Ci vorrà ben più dei coriandoli bianchi rossi e verdi e della performance dei ballerini vestiti da marinai per convincere i risparmiatori che la prima privatizzazione dell’era Renzi sia stata un successo. Lo spettacolo andato in scena giovedì mattina in Piazza Affari, in occasione del debutto in Borsa di Fincantieri, non è stato di buon auspicio. Sarà che davanti al telone blu-marine e alle navi di cartapesta campeggiava come sempre il “Dito” di Cattelan, ma dopo il mezzo flop del collocamento anche l’esordio sul listino si chiude in sordina. Al termine della seduta il prezzo risulta invariato, a 0,78 euro per azione. Calma piatta, altro che onde del mare. Sui 450 milioni di titoli collocati, nel primo giorno di contrattazione solo 26 milioni sono passati di mano. E non stupisce, considerato che quasi il 90% delle azioni è finito nelle tasche del pubblico retail, ovvero i “cassettisti”. Poco inclini in generale al trading di Borsa, e tanto meno in questo caso, alla luce della bonus share (una ogni 20 acquistate) prevista per chi terrà le azioni in portafoglio almeno 12 mesi. Per loro si prospettano tre anni a bocca asciutta, senza dividendi. Ed è più o meno l’unica certezza, visto che a ben guardare, come evidenziato da ilfattoquotidiano.it, il gruppo ha in pancia 700 milioni di debiti non conteggiati a fronte di una capitalizzazione che, al prezzo di collocamento, si attesa a 1,32 miliardi. 
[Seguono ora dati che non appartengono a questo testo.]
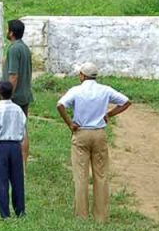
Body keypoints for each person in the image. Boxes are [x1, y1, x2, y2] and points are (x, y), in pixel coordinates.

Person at [56, 62, 132, 222]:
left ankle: (81, 215)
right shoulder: (105, 90)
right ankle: (101, 216)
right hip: (99, 134)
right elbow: (126, 102)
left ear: (82, 75)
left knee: (80, 176)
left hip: (81, 133)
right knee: (101, 175)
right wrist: (109, 114)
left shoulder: (76, 90)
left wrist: (70, 123)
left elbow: (60, 105)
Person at [0, 80, 27, 219]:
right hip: (15, 146)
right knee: (17, 180)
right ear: (12, 92)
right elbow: (23, 128)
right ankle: (20, 211)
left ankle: (5, 215)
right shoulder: (18, 110)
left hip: (0, 147)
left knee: (1, 182)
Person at [3, 19, 33, 166]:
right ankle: (22, 164)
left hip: (15, 96)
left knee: (12, 130)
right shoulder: (25, 48)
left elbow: (13, 75)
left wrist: (7, 96)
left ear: (11, 33)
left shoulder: (14, 49)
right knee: (22, 128)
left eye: (7, 29)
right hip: (25, 94)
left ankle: (16, 163)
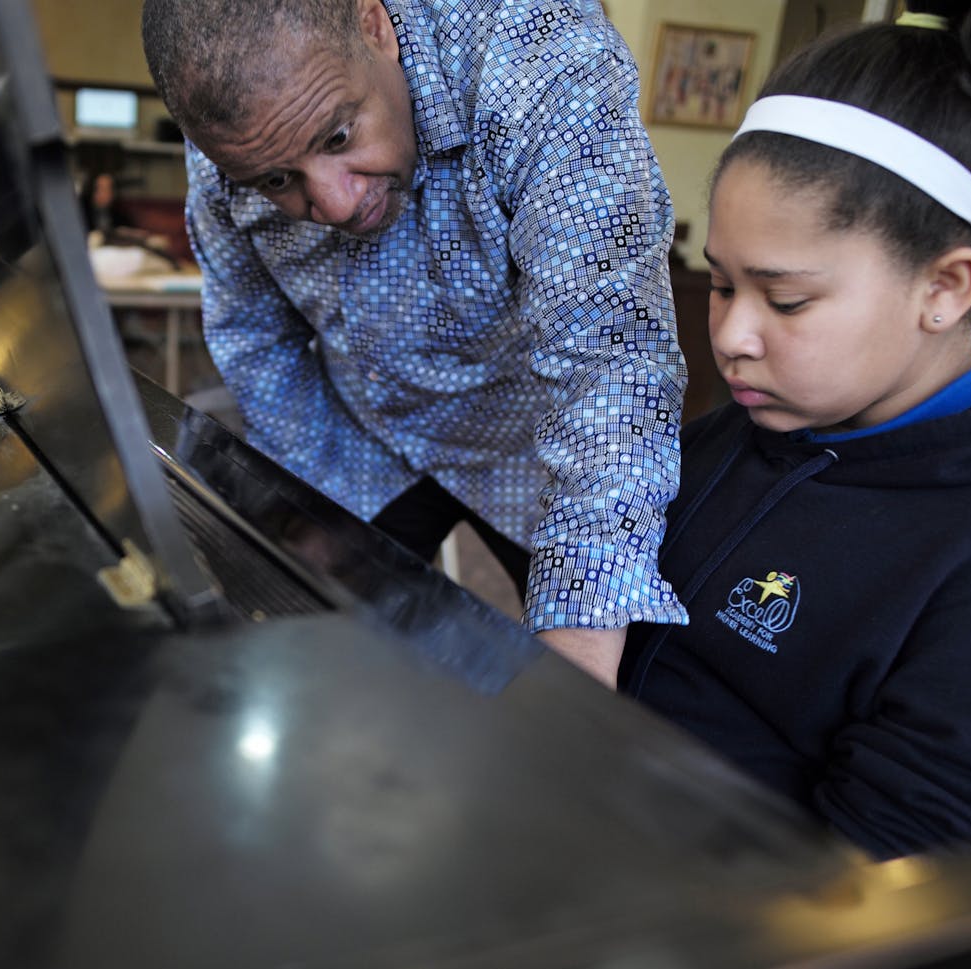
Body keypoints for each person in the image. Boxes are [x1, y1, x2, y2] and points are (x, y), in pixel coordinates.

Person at [621, 0, 971, 859]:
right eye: (722, 285)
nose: (730, 335)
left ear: (944, 286)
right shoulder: (752, 426)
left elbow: (899, 890)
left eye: (787, 298)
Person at [140, 0, 688, 682]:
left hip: (542, 449)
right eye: (279, 182)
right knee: (320, 667)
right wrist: (319, 503)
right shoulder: (237, 134)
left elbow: (611, 358)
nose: (335, 205)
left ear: (376, 26)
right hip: (364, 442)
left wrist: (582, 640)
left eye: (338, 137)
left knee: (616, 685)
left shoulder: (542, 58)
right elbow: (254, 335)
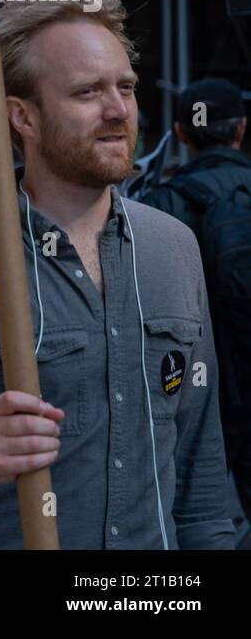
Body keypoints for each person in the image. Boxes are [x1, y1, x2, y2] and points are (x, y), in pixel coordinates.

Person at [0, 0, 234, 549]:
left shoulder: (175, 249)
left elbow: (200, 460)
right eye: (88, 91)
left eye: (126, 87)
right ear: (23, 116)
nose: (118, 110)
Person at [140, 77, 251, 526]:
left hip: (195, 393)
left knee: (189, 513)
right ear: (241, 128)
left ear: (181, 133)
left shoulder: (161, 204)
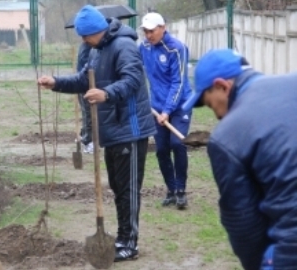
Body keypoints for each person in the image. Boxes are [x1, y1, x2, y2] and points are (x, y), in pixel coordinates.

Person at [38, 5, 156, 262]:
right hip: (112, 130)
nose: (82, 40)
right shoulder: (97, 50)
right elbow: (84, 80)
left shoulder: (123, 46)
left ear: (97, 30)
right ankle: (123, 237)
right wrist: (56, 83)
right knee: (117, 187)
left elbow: (132, 80)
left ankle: (130, 243)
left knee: (128, 189)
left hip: (130, 129)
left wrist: (107, 93)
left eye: (85, 35)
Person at [182, 48, 297, 270]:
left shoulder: (228, 135)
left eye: (210, 104)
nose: (217, 115)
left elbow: (244, 225)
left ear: (222, 86)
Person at [138, 12, 192, 209]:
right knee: (161, 149)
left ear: (163, 28)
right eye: (145, 31)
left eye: (151, 31)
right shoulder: (143, 47)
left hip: (179, 105)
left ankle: (181, 190)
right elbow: (135, 68)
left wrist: (168, 110)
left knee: (177, 144)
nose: (148, 35)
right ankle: (170, 189)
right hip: (156, 106)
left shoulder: (176, 49)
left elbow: (178, 82)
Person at [76, 42, 93, 154]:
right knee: (87, 112)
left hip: (88, 84)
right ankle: (87, 139)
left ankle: (88, 139)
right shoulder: (87, 46)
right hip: (85, 84)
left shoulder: (91, 46)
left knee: (89, 113)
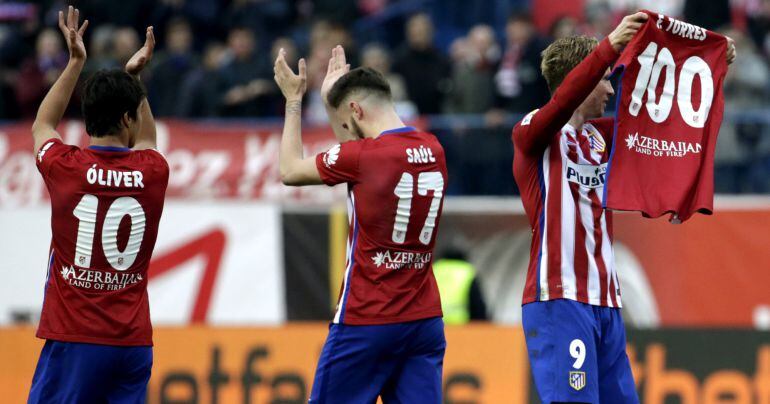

Insomma: se il buongiorno si vede dal mattino, i risparmiatori farebbero bene a non aspettarsi troppo dalle prossime privatizzazioni di aziende pubbliche, da cui il governo Renzi si aspetta di ricavare ogni anno cifre pari allo 0,7% del Pil. Chissà poi quando arriverà la prossima, visto che, per esempio, nel caso di Poste Italiane l’ad Francesco Caio ha già iniziato a frenare sullo sbarco in Borsa. Eppure per l’ad di Fincantieri, Giuseppe Bono, meglio di così non poteva andare. Durante la cerimonia del suono della campanella a Palazzo Mezzanotte, il manager si è detto “molto soddisfatto di aver portato 350 milioni nelle casse della società”, che “due anni e mezzo fa era considerata fallita”. E ha sostenuto che “fin dall’inizio” quella di Fincantieri “era un’operazione di retail. Avendo noi un fondo tra i nostri maggiori azionisti non poteva andare diversamente”. Falso, dunque, che gli investitori istituzionali (a cui inizialmente, va ricordato, era destinato l’80% delle azioni) abbiano snobbato l’operazione giudicandola poco allettante. O meglio: secondo Bono questa è solo un’interpretazione dei giornalisti, “gente inutile che non sa di che parla”. E non riconosce che “quest’anno solo noi abbiamo avuto il coraggio, le palle, di portare un’azienda industriale sul mercato”. Quanto ai fondi e agli investitori stranieri, che per ora si sono tenuti ben lontani, “alla prossima bolla finanziaria arriveranno le mazzate, mentre le navi dovremo sempre farle”. Chi invece le azioni le ha comprate già a questo giro? “Abbiamo un platea di azionisti ai quali dobbiamo dare un giusto rendimento nei prossimi anni”. Dopo i tre di “moratoria” sui dividendi, si intende.  

Lenti rosa anche per Giovanni Gorno Tempini, ad della Cassa depositi e prestiti, che attraverso Fintecna ha la maggioranza di Fincantieri. E, vista la malaparata, la scorsa settimana ha rinunciato a mettere in vendita 104 milioni di azioni che le avrebbero fruttato oltre 80 milioni. “Non abbiamo voluto vendere perché abbiamo fiducia nell’azienda”, ha detto Gorno. Peccato che questa esegesi faccia a pugni con quanto detto quindici giorni fa dal presidente di Cdp Franco Bassanini. Che, all’avvio dell’offerta pubblica, pronosticava la possibilità di un futuro ulteriore “aumento della quota collocata sul mercato”.